This is special pleading. An evidentiary standard that shifts based on desired outcomes is not a standard at all.
Ask: "What is your methodology for determining which Hadith are authentic? And can you apply that same method consistently to every Hadith — including the ones you find convenient?"
What Sahih Bukhari and Sahih Muslim Actually Are
These are not random collections. They are the result of rigorous isnad (chain of transmission) scholarship spanning generations:
- Imam Bukhari (810–870 AD) reportedly evaluated 600,000 narrations and retained only ~7,275 as authentic after strict isnad verification
- Imam Muslim (815–875 AD) applied similarly strict criteria
- They are designated Sahih (sound/authentic) — the highest category of Hadith classification
- Every mainstream Sunni school of jurisprudence treats them as the foundation of Islamic law alongside the Quran
To reject a narration from Bukhari or Muslim requires providing specific isnad analysis showing why the chain of transmission fails. "I don't like it" is not that analysis.

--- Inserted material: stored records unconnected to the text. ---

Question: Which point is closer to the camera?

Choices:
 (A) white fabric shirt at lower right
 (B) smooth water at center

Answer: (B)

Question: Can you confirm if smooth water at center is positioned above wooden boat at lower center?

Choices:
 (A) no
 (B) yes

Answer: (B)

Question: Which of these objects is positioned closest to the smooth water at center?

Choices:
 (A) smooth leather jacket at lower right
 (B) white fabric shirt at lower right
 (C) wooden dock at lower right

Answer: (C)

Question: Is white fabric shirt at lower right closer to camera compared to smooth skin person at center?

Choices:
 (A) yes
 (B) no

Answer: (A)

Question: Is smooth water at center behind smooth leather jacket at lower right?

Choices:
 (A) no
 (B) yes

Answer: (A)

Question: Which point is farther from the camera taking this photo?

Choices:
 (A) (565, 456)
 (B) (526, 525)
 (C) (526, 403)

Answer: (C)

The Aisha Narrations Are Multiply Attested
The marriage age of Aisha is not an isolated tradition:
- Sahih Bukhari 5133 — Aisha: "The Prophet married me when I was six years old and consummated the marriage when I was nine."

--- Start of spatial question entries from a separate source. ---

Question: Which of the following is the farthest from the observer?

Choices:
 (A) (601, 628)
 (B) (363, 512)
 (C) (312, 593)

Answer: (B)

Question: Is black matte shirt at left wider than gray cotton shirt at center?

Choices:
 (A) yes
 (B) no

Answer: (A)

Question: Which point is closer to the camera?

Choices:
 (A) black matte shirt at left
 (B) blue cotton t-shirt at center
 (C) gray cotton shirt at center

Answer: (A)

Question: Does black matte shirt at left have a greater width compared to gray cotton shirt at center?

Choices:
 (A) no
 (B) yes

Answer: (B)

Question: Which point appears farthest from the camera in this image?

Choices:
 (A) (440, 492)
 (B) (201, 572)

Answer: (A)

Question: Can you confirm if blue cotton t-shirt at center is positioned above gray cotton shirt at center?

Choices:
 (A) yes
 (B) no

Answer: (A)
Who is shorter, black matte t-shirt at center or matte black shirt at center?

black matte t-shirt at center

- Sahih Bukhari 3896 — Same account
- Sahih Muslim 1422 — Corroborates the same account
- The narration comes through Aisha herself, reported through multiple chains
These are not weak or disputed transmissions. They are mutawatir-level in terms of widespread early acceptance. If this level of attestation is dismissed, the same method dismantles virtually all of the Hadith corpus.

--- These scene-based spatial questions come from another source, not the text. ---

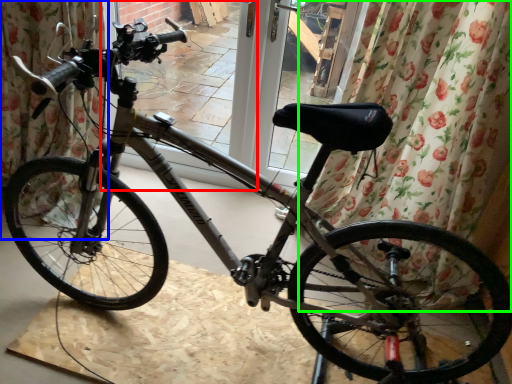
Question: Estimate the real-world distances between objects in this image. Which object is farther from screen door (highlighted by a red box), curtain (highlighted by a blue box) or curtain (highlighted by a green box)?

Choices:
 (A) curtain
 (B) curtain

Answer: (B)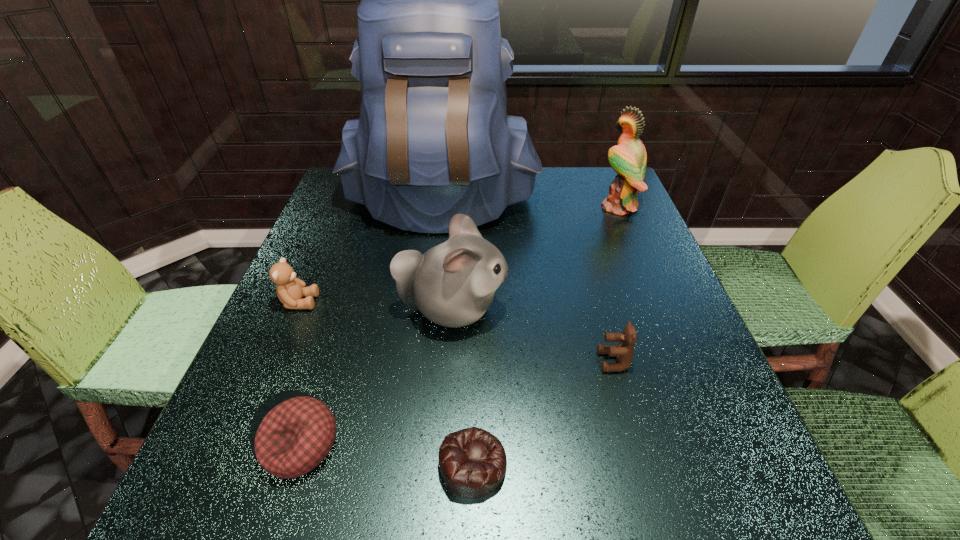
Where is `vacant space that satisfies the following two spatial constraints: 1. on the face of the third shortest object; 2. on the front side of the right beanbag`? The image size is (960, 540). vacant space that satisfies the following two spatial constraints: 1. on the face of the third shortest object; 2. on the front side of the right beanbag is located at coordinates pyautogui.click(x=643, y=464).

You Cannot Have the Sunnah Without the Hadith
The practical consequences of rejecting the Hadith are severe for Islamic practice itself:
| Practice | Hadith Dependence |
|---|---|
| How to perform salat (the 5 daily prayers) | Not fully described in the Quran — details from Hadith |
| Precise rakat count per prayer | Hadith only |
| How to perform wudu (ablution) in full | Hadith detail |
| Stoning for adultery (rajm) | Hadith only — not in the Quran |
| Details of the Hajj rituals | Hadith elaboration |
Quran-only Muslims (Quranists) exist as a minority position, but the overwhelming body of 1,400 years of Islamic scholarship holds the Hadith as essential to understanding and practicing Islam. Rejecting the Hadith to escape one inconvenient narration, while practicing Islam through the same Hadith, is incoherent.
Quick Response Cards
"That's a weak Hadith / I don't follow that." "It's in Sahih Bukhari and Sahih Muslim — the highest tier of Hadith authenticity. Can you show me the specific isnad problem that disqualifies it? Or is it only weak because you don't like what it says?"
"Hadiths are unreliable in general." "Then you've lost the details of every prayer, every pillar of Islam, and 1,400 years of Islamic jurisprudence. If hadiths are generally unreliable, say so consistently — but that is a major theological position, not a debate tactic."
"I follow the Quran alone." "The Quran alone tells you to pray, but doesn't tell you exactly how. It tells you to follow the Prophet but doesn't give you the Prophet's example without Hadith. The Quran itself says 'Whatever the Messenger gives you, take it' (Q 59:7). If you reject Hadith, you reject the mechanism the Quran itself commands."